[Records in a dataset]
============================================================
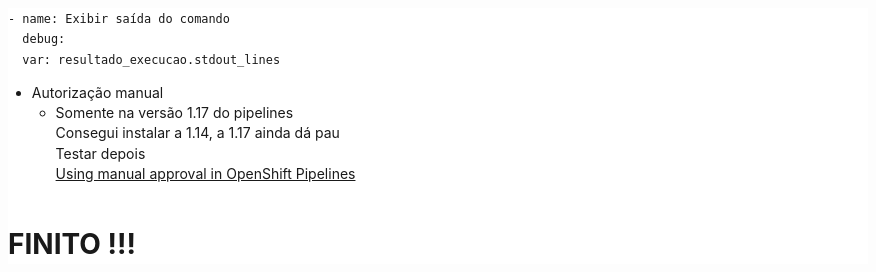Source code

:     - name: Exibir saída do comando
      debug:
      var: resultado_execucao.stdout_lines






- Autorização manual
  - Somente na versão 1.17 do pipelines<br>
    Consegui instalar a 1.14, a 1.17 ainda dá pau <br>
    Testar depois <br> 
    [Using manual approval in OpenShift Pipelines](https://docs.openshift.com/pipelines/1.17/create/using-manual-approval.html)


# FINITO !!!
============================================================
§ Exercise objective
Copy every line of the listing above without changing anything, leaving out the pictures.

§ Exercise response
Source code

:     - name: Exibir saída do comando
      debug:
      var: resultado_execucao.stdout_lines






- Autorização manual
  - Somente na versão 1.17 do pipelines<br>
    Consegui instalar a 1.14, a 1.17 ainda dá pau <br>
    Testar depois <br> 
    [Using manual approval in OpenShift Pipelines](https://docs.openshift.com/pipelines/1.17/create/using-manual-approval.html)


# FINITO !!!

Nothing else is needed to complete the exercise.